Hari Menyakitkan 9

250 15 0
                                    

"Lelah adalah yang mendeskripsikan hati yang kini sudah kehilangan sang pemilik yang kini telah pergi."

***

Hari Rabu seperti biasa selalu membuatnya senang. Tapi berbeda dengan sekarang. Kini Aldren duduk di pinggir ranjang sambil memegang ponselnya yang sudah jarang ia sentuh sedikit pun. Dulu ponsel ini selalu banyak notif yang berisi pesan Alfan dan Aleysa yang entah menanyai keberadaan, dan keadaannya sekarang mereka seakan jauh walau masih di satu kota dan sering bertemu.
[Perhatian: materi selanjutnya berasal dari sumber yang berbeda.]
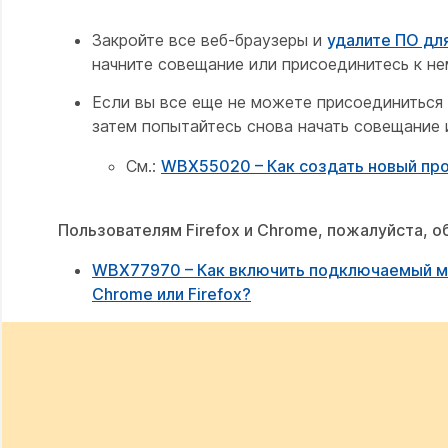
Закройте все веб-браузеры и
удалите ПО дл
начните совещание или присоединитесь к не
Если вы все еще не можете присоединиться
затем попытайтесь снова начать совещание 
См.:
WBX55020 – Как создать новый про
Пользователям Firefox и Chrome, пожалуйста, о
WBX77970 – Как включить подключаемый м
Chrome или Firefox?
Lalu ia kembali bangkit dan keluar rumah ingin ke mini market untuk membeli minuman soda agar dirinya sedikit lebih tenang.
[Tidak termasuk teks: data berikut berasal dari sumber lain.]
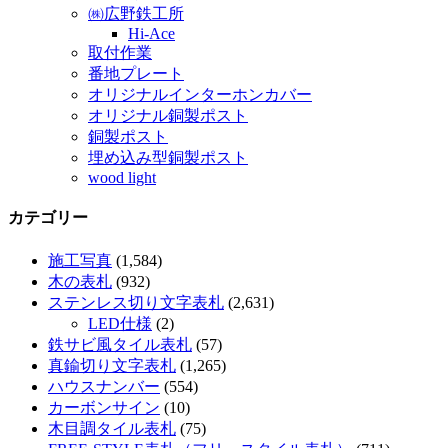
㈱広野鉄工所
Hi-Ace
取付作業
番地プレート
オリジナルインターホンカバー
オリジナル銅製ポスト
銅製ポスト
埋め込み型銅製ポスト
wood light
カテゴリー
施工写真
(1,584)
木の表札
(932)
ステンレス切り文字表札
(2,631)
LED仕様
(2)
鉄サビ風タイル表札
(57)
真鍮切り文字表札
(1,265)
ハウスナンバー
(554)
カーボンサイン
(10)
木目調タイル表札
(75)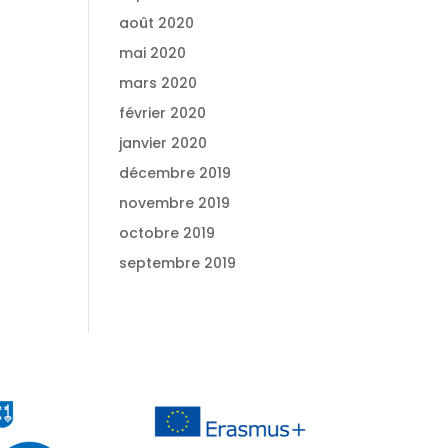
août 2020
mai 2020
mars 2020
février 2020
janvier 2020
décembre 2019
novembre 2019
octobre 2019
septembre 2019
Selesai membeli ia meminum sebentar dan duduk di kursi yang sudah tersedia di depan mini market tersebut.

Tapi kegiatannya terjeda saat ponselnya bergetar dan di sana menampilkan Alfan yang menelfon dirinya.

"Hallo?"

"Hallo, Dren cepet ke sini. Kondisi Aleysa makin parah, sekarang dia kritis," jelas Alfan kini dengan nada panik.

"Hah? Yaudah gue kesana," ucap Aldren dan mematikan telfon.

Kini dengan buru-buru Aldren membuang minuman soda itu dan berlari cepat menuju rumah sakit yang sungguh jauh. Ia terus berlari melewati perempatan jalan, melewati lampu merah. Dan terus berlari sesekali melihat jam dari ponselnya.

***

Kini dengan keringat yang membanjiri tubuhnya Aldren masuk lift. Memencet tombol ^5.
Kepalamya sudah dikelilingi oleh pikiran negatif mengenai Aleysa. Pemberitahuan ini sungguh mendadak. Ia sungguh takut.

Sampai akhirnya suara ting bersamaan dengan pintu lift yang terbuka. Ia lalu dengan cepat keluar dan berlari menuju kamar yang kini ramai dengan beberapa orang yang menangis.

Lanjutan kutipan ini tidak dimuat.